Things I Learned:

  • They borrowed some UI concepts from Opera and IE (controls and address bar inside the tabs, speed dial, paste-and-go) but I think they've done some things better. For instance: the default home page requires zero user interaction, the status bar is only present when you hover over a link, tab cycling makes sense and requires zero thought.
  • They really didn't want to introduce another rendering engine for developers - so Google is simply using WebKit, it won't be a fork
  • No tie-ins to Google Services installed by default
  • They've been working on it for two years
  • V8 will eventually make its way into Android
  • They haven't made very many contributions to Webkit, but are fully committed to doing so.

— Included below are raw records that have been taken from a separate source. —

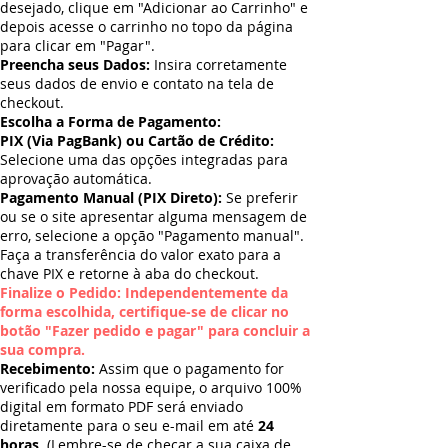
desejado, clique em "Adicionar ao Carrinho" e
depois acesse o carrinho no topo da página
para clicar em "Pagar".
Preencha seus Dados:
Insira corretamente
seus dados de envio e contato na tela de
checkout.
Escolha a Forma de Pagamento:
PIX (Via PagBank) ou Cartão de Crédito:
Selecione uma das opções integradas para
aprovação automática.
Pagamento Manual (PIX Direto):
Se preferir
ou se o site apresentar alguma mensagem de
erro, selecione a opção "Pagamento manual".
Faça a transferência do valor exato para a
chave PIX e retorne à aba do checkout.
Finalize o Pedido: Independentemente da
forma escolhida, certifique-se de clicar no
botão "Fazer pedido e pagar" para concluir a
sua compra.
Recebimento:
Assim que o pagamento for
verificado pela nossa equipe, o arquivo 100%
digital em formato PDF será enviado
diretamente para o seu e-mail em até
24
horas
. (Lembre-se de checar a sua caixa de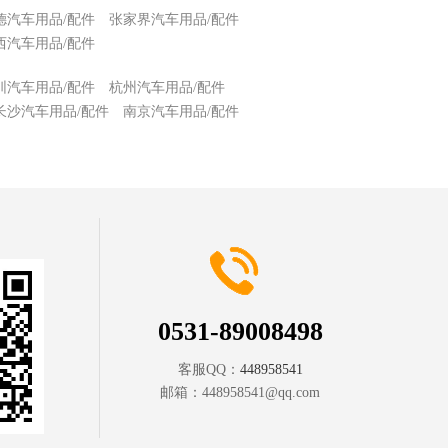
德汽车用品/配件
张家界汽车用品/配件
西汽车用品/配件
圳汽车用品/配件
杭州汽车用品/配件
长沙汽车用品/配件
南京汽车用品/配件
0531-89008498
客服QQ：
448958541
邮箱：
448958541@qq.com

Their plan is to build Chrome off the WebKit tip
  • Extensibility - though they obviously support traditional browser plugins and they have plans for a richer extension API - it won't be in the Beta.
  • UA String is: "Mozilla/5.0 (Windows; U; Windows NT 6.0; en-US) AppleWebKit/525.13 (KHTML, like Gecko) Chrome/0.2.149.27 Safari/525.13" =>Google, please work to shorten the UA string, not lengthen it (is there really any valid reason for "Safari/..." to be there?)
  • The browser is fast. Transition is seemless. I like that the default home page requires no user interaction to generate. Ctrl+L, Ctrl+K, Alt+D, Ctrl+T all work as I expected.
  • They are using an older version of WebKit (older than Safari 3.1 it looks like) as there are two SVG-related rendering problems with my site that I thought were long gone
  • They have a sense of humour (open up the Chrome Task manager and see the link at the bottom)

Further Exploration:

  1. I'm curious how browsers like IE and Chrome are ensuring that access to the browser cache is shared efficiently across all processes?
  2. I'd like to learn more about the 'cross-platform' graphics library that they are using, does it support hardware acceleration?
  3. Are other browser vendors worried that the editor of the HTML5 spec is now an employee of a browser vendor?
  4. What are Google Chrome's plans for feeds? At the moment, there isn't even any auto-discovery
§494 · September 2, 2008 · Life · Tags: , , · [Print]

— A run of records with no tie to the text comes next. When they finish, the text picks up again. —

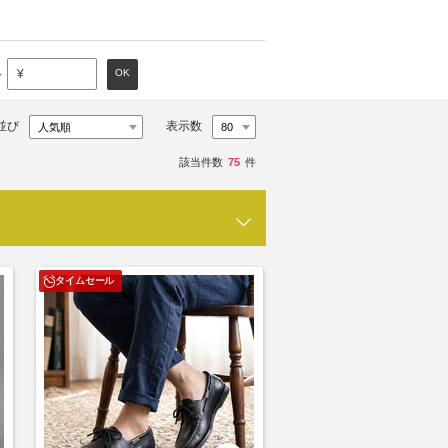
～
OK
¥
並び
表示数
該当件数
75
件
タイムセール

Leave a Comment to “More About Chrome”

  1. David says:

    Page 36 of the comic scares me.

    It clearly says that they will push non standard (proprietary) technology, and justify themselves by invoking open-source.

    For interoperability sake, who cares of open-source if the features are proprietary. The philosophy of Opera has always been the opposite : closed-source for open standards. And it makes more sense for us developers.

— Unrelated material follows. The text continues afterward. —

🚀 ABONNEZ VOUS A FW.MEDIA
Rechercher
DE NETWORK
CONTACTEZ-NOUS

    Please, stick to standards !

  2. Drazick says:

    The first thing I was impressed with was – How big is the space dedicated to the site itself.

    This is all the idea behind this browser – “The Show Belongs To The Site Itself Not The Browser”.

    I wish Opera would go this direction:

    Simple, Focused, Fast browser.

    All we need is as big as possible window, Interaction with on line services (Why invest in the mail plug in? Use Gmail / Hotmail / Yahoo Mail, the same goes for the RSS reader etc…) and as fast as possible rendering engine.

    I hope Opera will copy its slick and minimalistic design.

  3. Tim says:

    For what it’s worth, Ian Hickson (HTML5 editor) started working on HTML5 while he was still an Opera employee. I don’t think there’s any conflict of interest to worry about.

  4. Mauriat says:

    I didn’t thoroughly test it, but one problem I had was that it used Internet Explorer’s settings (or Windows settings depending on how you look at it) for network options (proxy).

    The non-traditional title bar also kept confusing me, I kept aiming my mouse at the last window in the background.

    The installer bothered me, I don’t like download-installers (beta I know). Also for me it installed to “\username\Local Settings\Application Data\Google\Chrome\Application” in XP. Odd.

  5. Rob says:

    All I can say is I’m tired of the “Windows first, other OSes later” method of development. If it was open source from the outside instead of 2 years development in a cave followed by a big blitz then I’d be a lot more excited about it.

  6. Mauriat – agreed the installer is a problem (especially the location of install and not being able to change it).

    Tim – I actually don’t have this concern, just wondering if browser vendors are worried… Google is a much bigger company than Opera

  7. Drazick says:

    This browser is addictive…

  8. “If it was open source from the outside instead of 2 years development in a cave”

    So you want them to open source as soon as they’ve written their main() function? Open sourcing a project without any running code behind it wouldn’t get NEARLY the attention they wanted – and with a product launch like this they are looking for attention and that surprise factor. If they had open sourced their design then some of their UI decisions could have been adapted into other browsers prior to the debut of the product, which would make them look like a copier rather than an innovator in some things.

    I’m with you in the “Windows-only” disappointment, but why are you disappointed that they developed the product first before open sourcing it? What difference does that make to you as a user? Why would that make a difference in your excitement level?